Diet fads are everywhere and more than often they do more harm than good.
Diets plans tend to be strict, restrictive, expensive, short-lived, and (when unsuccessful) discouraging.
The most common reason to diet is weight-loss, although it might progress into a medical necessity. While many diets are indeed successful, these results tend to be short-lived and at the expense of your metabolism. Here are a few reasons why you should not diet:
The Mentality of Diets:
The very mentality of “going” on a diet hints at the idea that it will be for a limited time. Healthy eating should not be something that one does“sometimes”; it should be a lifestyle.
The idea of going on a diet leads people to think that they can go back and forth between unhealthy diets and dieting. More than often, these types of dieting behaviors leads to more weight-gain rather than weight-loss.
Deciding to eat healthy only sometimes is not good for health. If one concentrates on incorporating healthy foods and eating habits, the body will gradually adapt to this new lifestyle.
When one diets, there is likely a list of what to eat, what not to eat, and when to eat it. Many diets are based on this type of restriction—cutting out certain foods from our diet (usually fats and carbs). When one does this, one becomes more likely to break the diet and become discouraged. Why?
It is only common sense that one will get tired of eating the same foods and will want to eat comfort foods (many of which have cultural or family ties). Restrictive diets, therefore, can be very stressful and counterintuitive when it comes to health.
Insults to Metabolism:
When metabolism is not presented with proper quantities of nutrients (a metabolic insult) it adapts to function under these new adverse conditions. For example, periods of starvation may be followed by periods of caloric hoarding once food is reintroduced.
Furthermore, changes in metabolism in response to metabolic insults may increase the risk for future health problems and make it harder to maintain a healthy weight. Unless recommended by a medical doctor or dietitian, one should not consider completely avoiding specific nutrients, as this can be an insult to metabolism. A better option is to consume healthy versions of nutrients and in a controlled fashion.

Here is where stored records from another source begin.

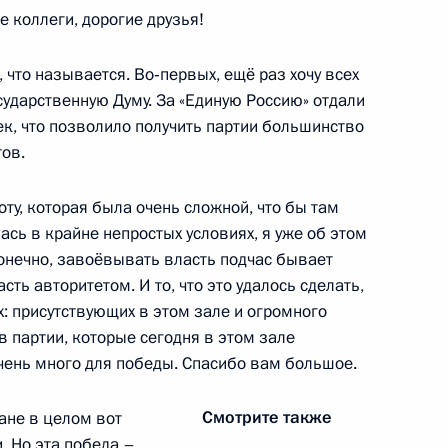
 коллеги, дорогие друзья!
ть Президента России
:
24
, что называется. Во‑первых, ещё раз хочу всех
сударственную Думу. За «Единую Россию» отдали
к, что позволило получить партии большинство
тов.
:
3
оту, которая была очень сложной, что бы там
лась в крайне непростых условиях, я уже об этом
Конечно, завоёвывать власть подчас бывает
сть авторитетом. И то, что это удалось сделать,
х: присутствующих в этом зале и огромного
в партии, которые сегодня в этом зале
очень много для победы. Спасибо вам большое.
4
56м
Смотрите также
ане в целом вот
. Но эта победа –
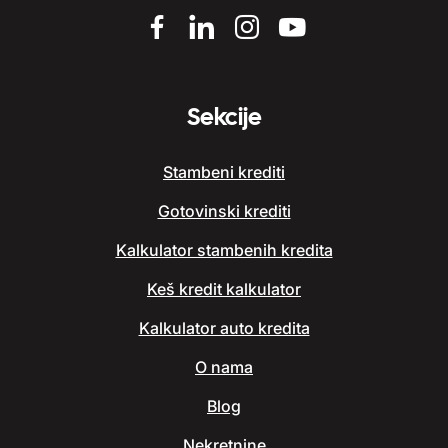
Sekcije
Stambeni krediti
Gotovinski krediti
Kalkulator stambenih kredita
Keš kredit kalkulator
Kalkulator auto kredita
O nama
Blog
Nekretnine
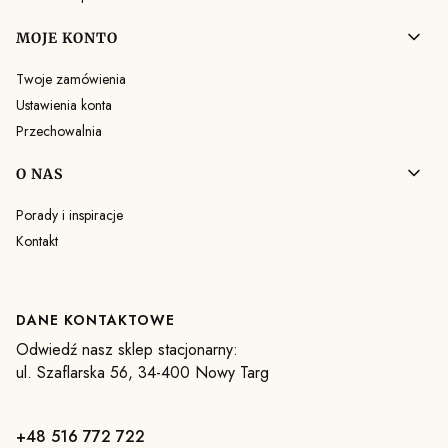
MOJE KONTO
Twoje zamówienia
Ustawienia konta
Przechowalnia
O NAS
Porady i inspiracje
Kontakt
DANE KONTAKTOWE
Odwiedź nasz sklep stacjonarny:
ul. Szaflarska 56, 34-400 Nowy Targ
+48 516 772 722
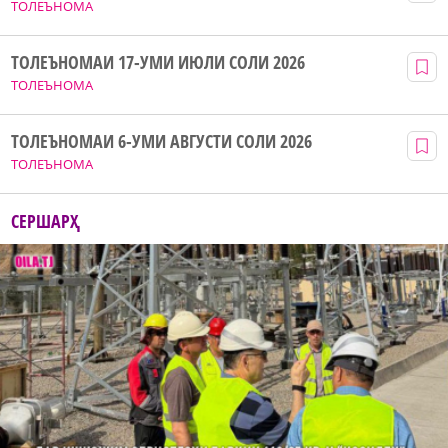
ТОЛЕЪНОМА
ТОЛЕЪНОМАИ 17-УМИ ИЮЛИ СОЛИ 2026
ТОЛЕЪНОМА
ТОЛЕЪНОМАИ 6-УМИ АВГУСТИ СОЛИ 2026
ТОЛЕЪНОМА
СЕРШАРҲ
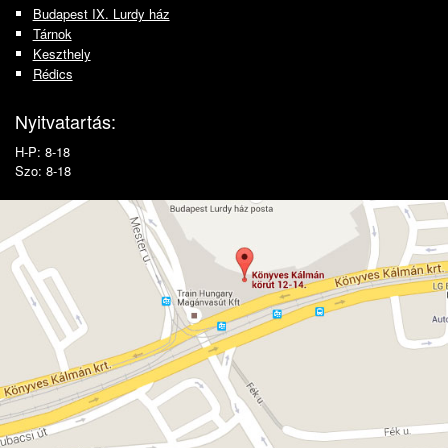
Budapest IX. Lurdy ház
Tárnok
Keszthely
Rédics
Nyitvatartás:
H-P: 8-18
Szo: 8-18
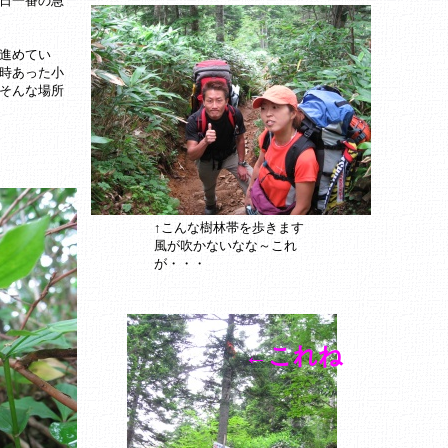
日一番の急
進めてい
時あった小
そんな場所
↑こんな樹林帯を歩きます
風が吹かないなな～これ
が・・・
←これね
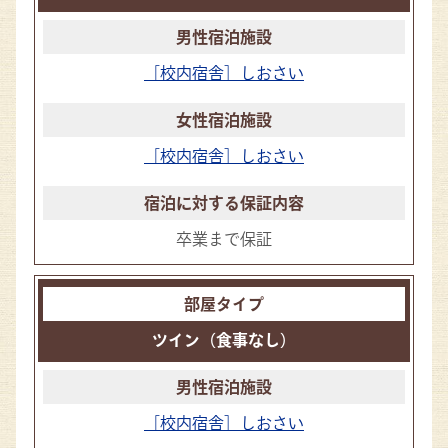
［校内宿舎］しおさい
［校内宿舎］しおさい
卒業まで保証
ツイン（食事なし）
［校内宿舎］しおさい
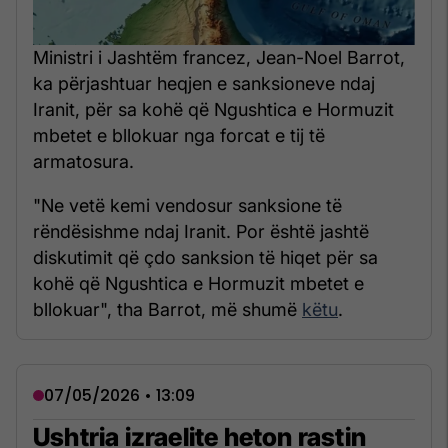
Ministri i Jashtëm francez, Jean-Noel Barrot,
ka përjashtuar heqjen e sanksioneve ndaj
Iranit, për sa kohë që Ngushtica e Hormuzit
mbetet e bllokuar nga forcat e tij të
armatosura.
"Ne vetë kemi vendosur sanksione të
rëndësishme ndaj Iranit. Por është jashtë
diskutimit që çdo sanksion të hiqet për sa
kohë që Ngushtica e Hormuzit mbetet e
bllokuar", tha Barrot, më shumë
këtu
.
07/05/2026 • 13:09
Ushtria izraelite heton rastin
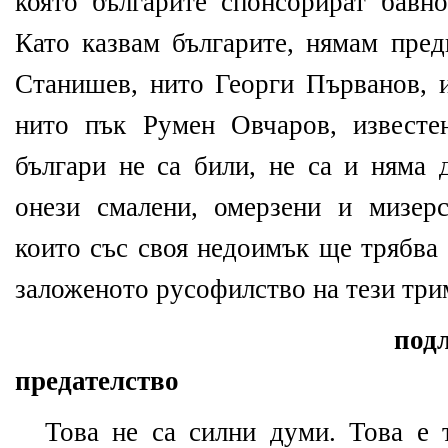
която българите спонсорират бавн
Като казвам българите, нямам пре
Станишев, нито Георги Първанов, и
нито пък Румен Овчаров, известе
българи не са били, не са и няма 
онези смалени, омерзени и мизер
които със своя недоимък ще трябва 
заложеното русофилство на тези три
под
предателство
Това не са силни думи. Това е 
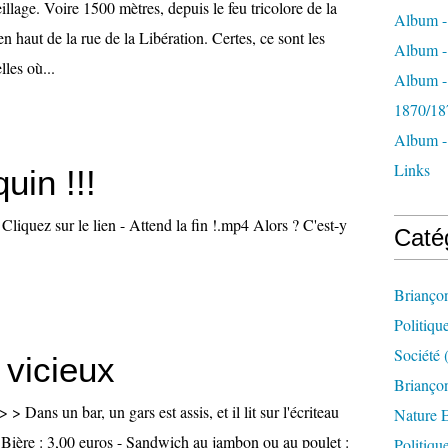
llage. Voire 1500 mètres, depuis le feu tricolore de la
Album -
n haut de la rue de la Libération. Certes, ce sont les
Album - 
lles où...
Album -
1870/18
Album -
Links
uin !!!
 Cliquez sur le lien - Attend la fin !.mp4 Alors ? C'est-y
Caté
Brianço
Politiqu
Société
(
vicieux
Briançon
> > Dans un bar, un gars est assis, et il lit sur l'écriteau
Nature 
- Bière : 3,00 euros - Sandwich au jambon ou au poulet :
Politiqu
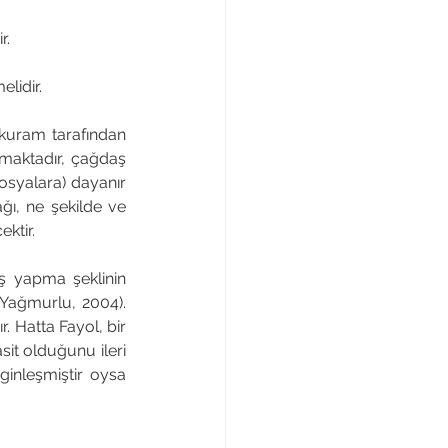
r.
lidir. 
 kuram tarafından 
ımaktadır, çağdaş 
osyalara) dayanır 
ı, ne şekilde ve 
ktir. 
ş yapma şeklinin 
(Yağmurlu, 2004). 
. Hatta Fayol, bir 
it olduğunu ileri 
ginleşmiştir oysa 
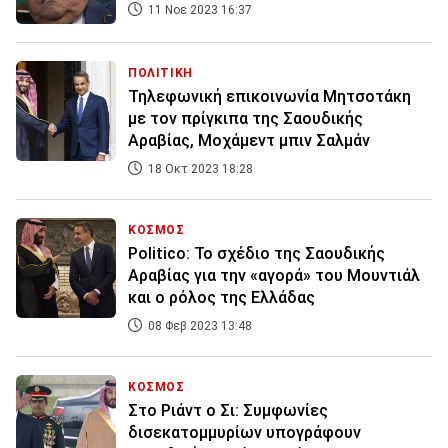
11 Νοε 2023 16:37
ΠΟΛΙΤΙΚΗ
Τηλεφωνική επικοινωνία Μητσοτάκη
με τον πρίγκιπα της Σαουδικής
Αραβίας, Μοχάμεντ μπιν Σαλμάν
18 Οκτ 2023 18:28
ΚΟΣΜΟΣ
Politico: Το σχέδιο της Σαουδικής
Αραβίας για την «αγορά» του Μουντιάλ
και ο ρόλος της Ελλάδας
08 Φεβ 2023 13:48
ΚΟΣΜΟΣ
Στο Ριάντ ο Σι: Συμφωνίες
δισεκατομμυρίων υπογράφουν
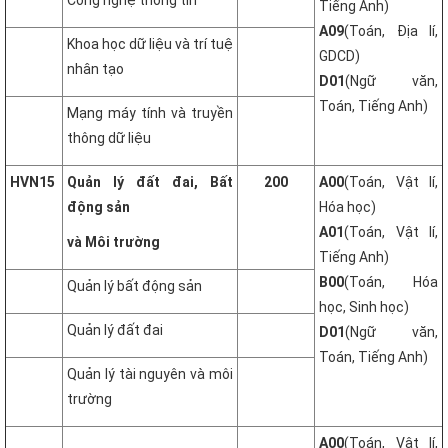
Công nghệ thông tin
Tiếng Anh)
A09
(Toán, Địa lí,
Khoa học dữ liệu và trí tuệ
GDCD)
nhân tạo
D01
(Ngữ văn,
Toán, Tiếng Anh)
Mạng máy tính và truyền
thông dữ liệu
HVN15
Quản lý đất đai, Bất
200
A00
(Toán, Vật lí,
động sản
Hóa học)
A01
(Toán, Vật lí,
và Môi trường
Tiếng Anh)
B00
(Toán, Hóa
Quản lý bất động sản
học, Sinh học)
Quản lý đất đai
D01
(Ngữ văn,
Toán, Tiếng Anh)
Quản lý tài nguyên và môi
trường
A00
(Toán, Vật lí,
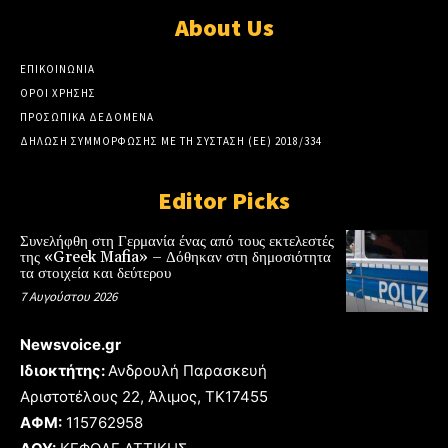
About Us
ΕΠΙΚΟΙΝΩΝΙΑ
ΟΡΟΙ ΧΡΗΣΗΣ
ΠΡΟΣΩΠΙΚΑ ΔΕΔΟΜΕΝΑ
ΔΗΛΩΣΗ ΣΥΜΜΟΡΦΩΣΗΣ ΜΕ ΤΗ ΣΥΣΤΑΣΗ (ΕΕ) 2018/334
Editor Picks
Συνελήφθη στη Γερμανία ένας από τους εκτελεστές
της «Greek Mafia» – Δόθηκαν στη δημοσιότητα
τα στοιχεία και δεύτερου
7 Αυγούστου 2026
Newsvoice.gr
Ιδιοκτήτης:
Ανδρουλή Παρασκευή
Αριστοτέλους 22, Άλιμος, TK17455
ΑΦΜ:
115762958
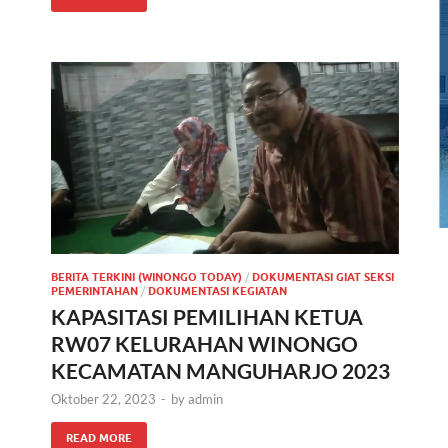
BERITA TERKINI (WINONGO TODAY)
/
DOKUMENTASI GIAT SEKSI
PEMERINTAHAN
/
DOKUMENTASI KEGIATAN
KAPASITASI PEMILIHAN KETUA
RW07 KELURAHAN WINONGO
KECAMATAN MANGUHARJO 2023
Oktober 22, 2023
-
by
admin
READ MORE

One Recipe is Not for Everyone:
We all have different bodies, making our metabolism very complex. A number of factors including genetics, activity levels, moods, sleep, age, metabolic disorders, daily nutrition, and the environment affect our metabolism. The point here is that there is no way that one dietary plan will be the same for everyone—similar but not the same.
This highlights how diet plans work for some, but not for everyone. A better option is to make healthy dietary choices that resonate with your body, likes and dislikes, cultural background, and schedule—these are much easier to keep.
The Blame Game:
The idea that diets work leaves many looking for somebody to blame when it doesn’t. Often, we blame ourselves. Big health corporations, salesmen, media, and diet quacks, all benefit from this blame and desperation. After all, if it worked for everybody else and not for you, then it must be you.
This leaves people feeling insecure, frustrated, and more importantly, vulnerable to the next diet fad that promises results. Failure to lose and maintain weight can contribute to a state of depression, social isolation, and shame.
Rather than dieting, try to engage in a healthy lifestyle that fits your body, schedule, energy demands, culture, likes and dislikes. But how can one do this?
- Educate yourself on foods you eat. Learn if the foods you frequent are good or harmful, then act appropriately (after all, we have our best self-interests in mind).
- Find reliable sources. Make sure that whoever you are getting your nutrition advice from doesn’t sensationalize a specific product or service. Rather, that they aim to teach you about health, how to eat, and common misconceptions on weight-loss.
- Build healthy habits. We engage in habitual behavior by default. If we focus on keeping a healthy habit—like jogging in the morning—rather than on weight itself, we get results that are easy to maintain and long-lasting.
- Focus on food, not on rules. Eating healthy and maintaining a healthy weight is a lifelong process. Instead of learning to follow other people’s rules and advice on diet, learn to do it yourself by getting to know your body.
Building a healthy diet plan can be difficult at first but luckily there are many who can help. Working with others has been shown to give better, long-lasting results when it comes to weight-loss. This can be a nutrition consultant that is monitoring progress, a personal trainer, and even a friend.